Work instruction> All lines in the material below that hold "teapot" should be found and copied.

Data for review>
%%
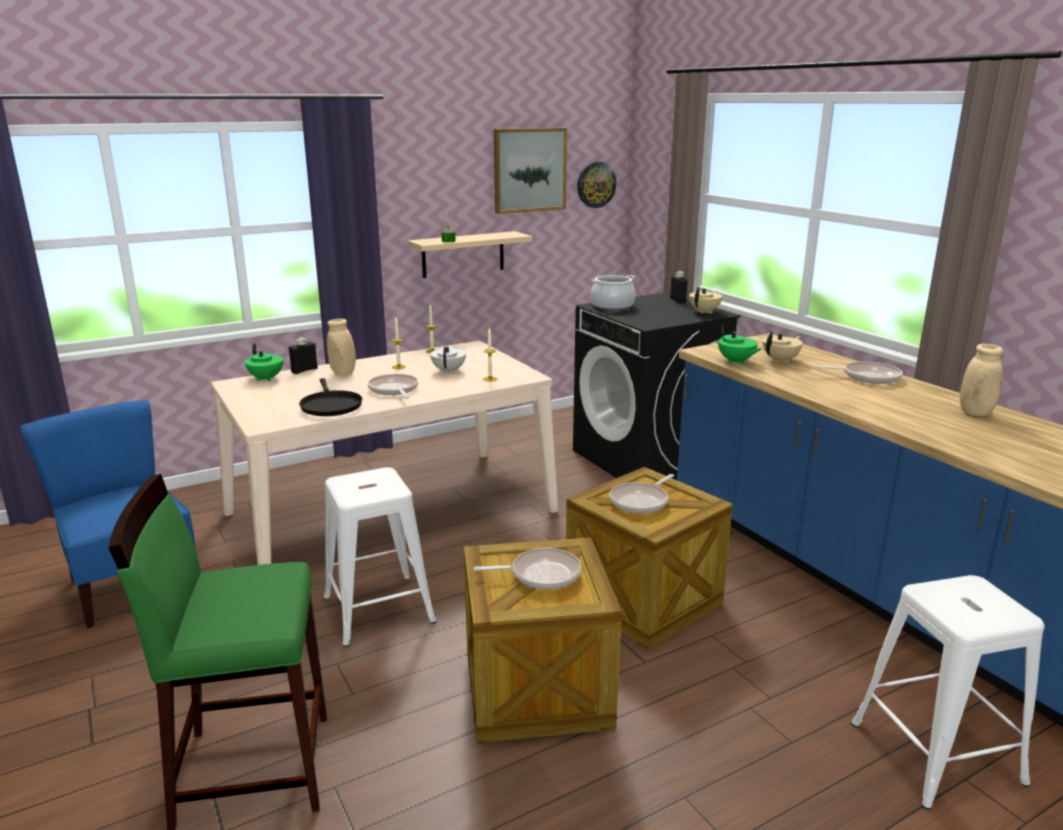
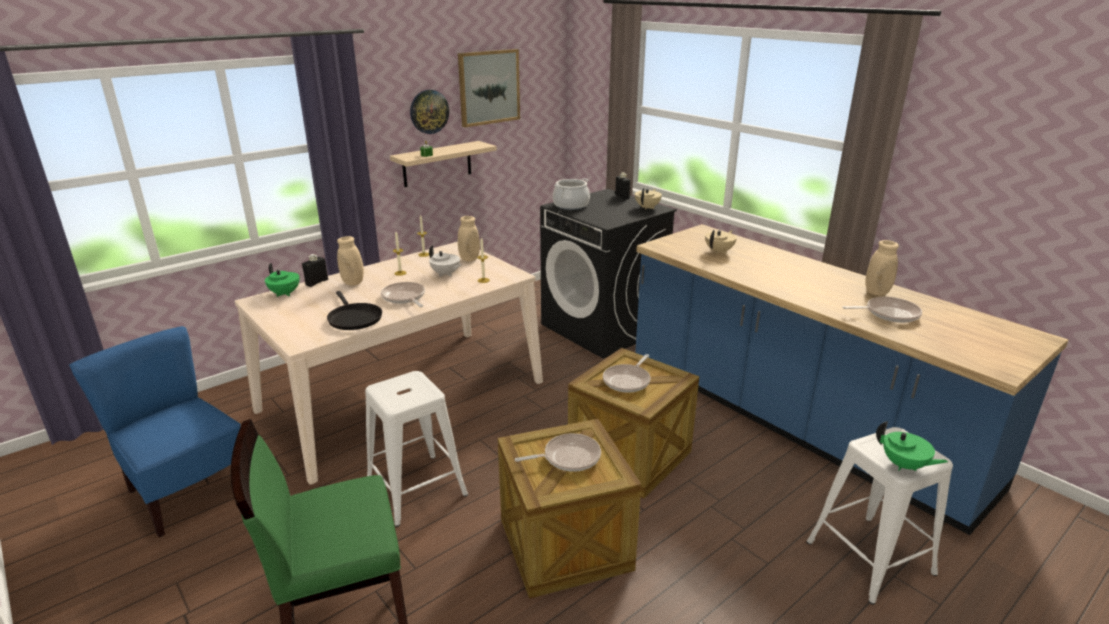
camera: 10 degrees left, 5 degrees up
(449, 371) = (445, 274): white teapot -> white teapot turned 135 degrees clockwise
(482, 358) = (470, 259): none -> beige vase
(596, 184) = (543, 96): wall clock -> wall clock (429, 111)
(736, 361) = (685, 254): green teapot -> green teapot (904, 465)
(867, 377) = (789, 263): frying pan -> frying pan (888, 314)

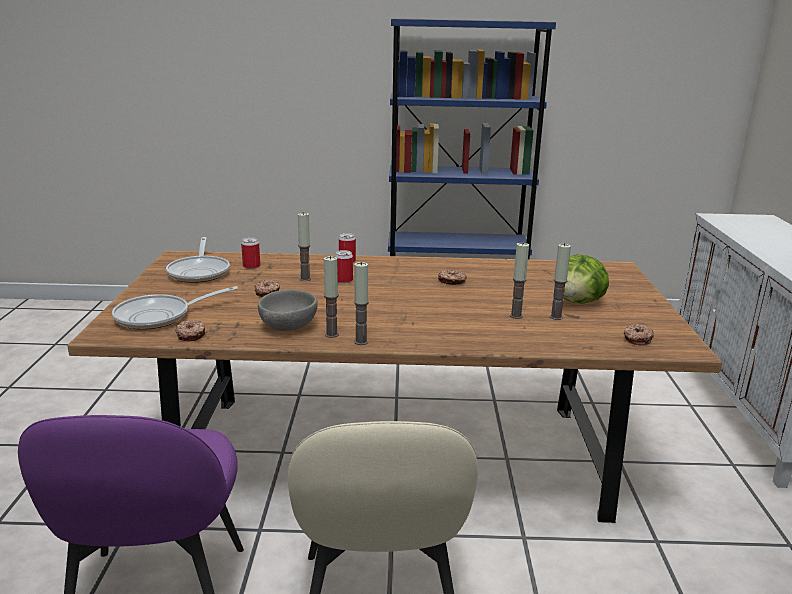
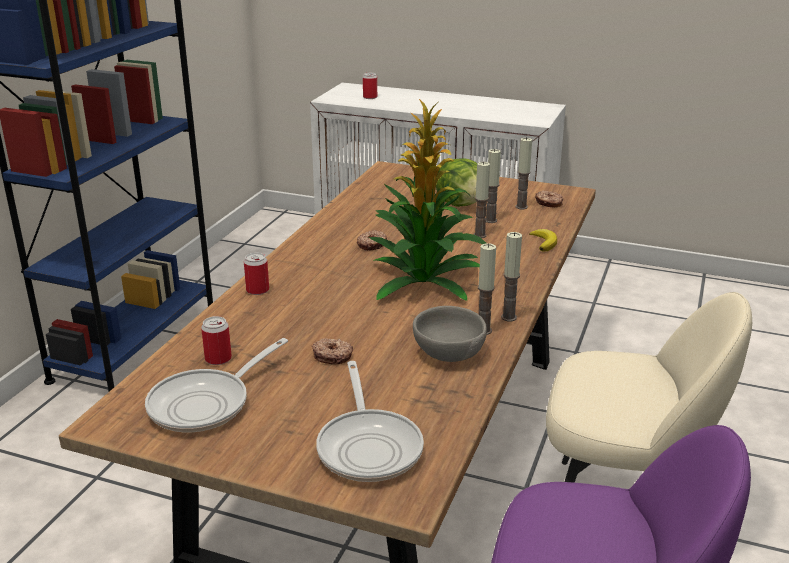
camera: 70 degrees left, 5 degrees up
(191, 335) = (445, 422): donut -> none
(200, 272) = (206, 404): frying pan -> frying pan turned 120 degrees clockwise
(305, 279) = (300, 325): candle -> candle (521, 207)
(344, 280) = (325, 302): can -> can (370, 97)
(403, 305) = (425, 281): none -> potted plant
(531, 344) = (544, 242): none -> banana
%%
Result for this task>
(449, 371) = (445, 274): white teapot -> white teapot turned 135 degrees clockwise
(736, 361) = (685, 254): green teapot -> green teapot (904, 465)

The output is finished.